Thank you Juste for your quick response. Appreciate your support on this. I changed the pipeline for number as seen below

## intent:about_exp1
- I have around [8](number) years  of experience on web development. 
- i have [16](number) years experience in [html](technology),[css](technology), and [javascript](technology),and [jquery](technology)
- i worked for [10](number) plus years
- Have been working around [20](number) plus years in technology
- in last [5](number) years worked in [html](technology),[css](technology), and [javascript](technology),and [jquery](technology) 
- I started my career with [compindia](company)
- I worked in [IBM](company)
- I worked in [Apple](company)
- worked for [facebook](company)
- worked in [tirupati](location)  
- I have I had started as a [php developer](skill) initially 
- I worked there for [two](number) years,so ahhh 
- worked on [web technologies](skill) like [html](technology),[css](technology), and [javascript](technology),and [jquery](technology) library and also worked on [php frameworks](technology) like [Mojavi](technology) and [Codeigniter](technology)
- have been working for [ten](number)
- have been working for [10](number)
- have been working for [ten](number)
- I was working for [ten](number) years
- worked for [fifteen](number) years
- I have around [seven](number) years  of experience on web development. 
- I have around [six](number) years  of experience on java development.
- I have around [two](number) years  of experience on java development. 
- I have around [three](number) years  of experience on SAP development. 
- I have around [four](number) years  of experience as business analyst.

still getting same response(s) as show below…

number entity value --> 7
number entity value --> two

When using duckling you don’t really have to label the numbers in your sentences. After looking more closely in you pipeline I have noticed that you are using two ner components (ner_crf and ner_spacy).
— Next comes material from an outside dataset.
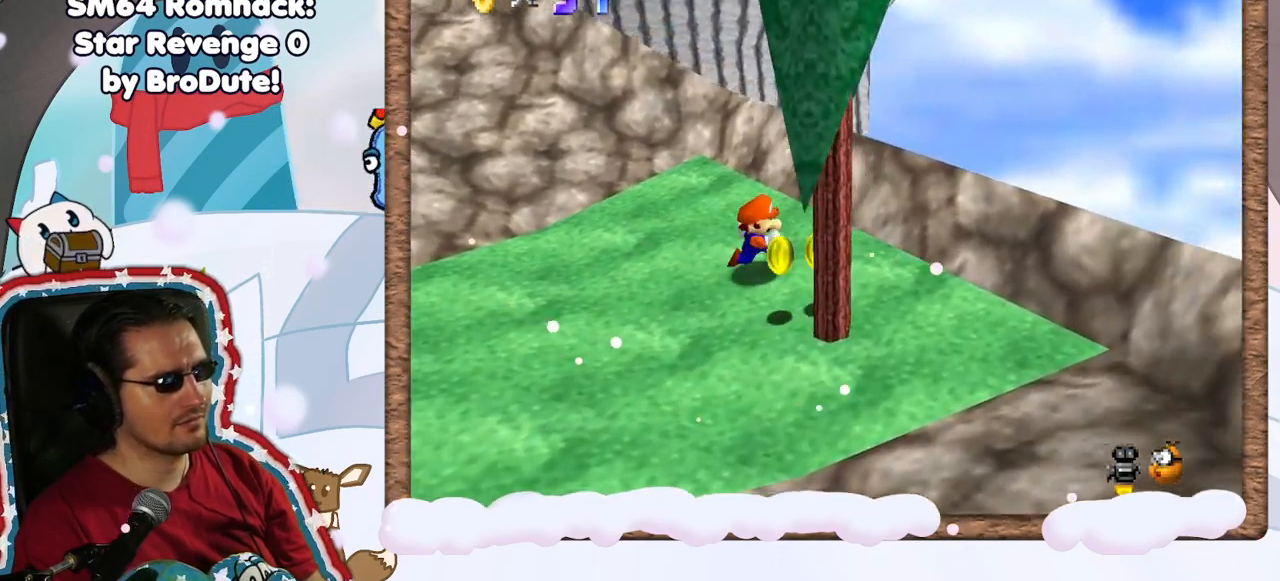
{"buttons": ["C_RIGHT"], "left_stick": "up-left", "events": [[283, "left_stick", "down-left"], [367, "left_stick", "left"], [467, "C_RIGHT", "down"], [467, "left_stick", "up-left"]]}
Is there a specific reason for that?

I have run an example on my machine and I can see that you should get the output similar to this:

{'intent': {'name': 'restaurant', 'confidence': 0.8300734758377075}, 'entities': [{'start': 12, 'end': 16, 'text': 'five', 'value': 5, 'confidence': 1.0, 'additional_info': {'value': 5, 'type': 'value'}, 'entity': 'number', 'extractor': 'ner_duckling_http'}], 'intent_ranking': [{'name': 'restaurant', 'confidence': 0.8300734758377075}, {'name': 'about_exp1', 'confidence': 0.39224401116371155}], 'text': 'Looking for five chocolate cakes'}

Take a look at the component which was extracted with ‘ner_dcukling_http’ extractor - I think it give the result you are looking for (entity is ‘number’, ‘text’ is five, but the value is ‘5’)

Thank you Justie for testing this out.

As I new to RASA framework, how I can get this response/result in actions.py. Can you share the action python code?

coming to ner_spacy I was trying out spacy options as it was suggested by other member here. Will take them out, if duckling works out.

@Juste Srikar’s point about Spacy seems to imply that ner_spacy exposes the regular Spacy NER types it is trained on. Is that correct? Or is it only working because of using a training example of “CARDINAL”?

This post is old but for anyone looking for the solution, do this by: I needed to extract 13 as well as thirteen, so

  1. i added duckling in the pipeline:-

name: “DucklingHTTPExtractor”

url: “http://localhost:8000

dimensions: [ “number”, “ordinal”]

  1. ran duckling on docker

and you are done.

similarly you can add date etc to the array if you want to extract those entities too.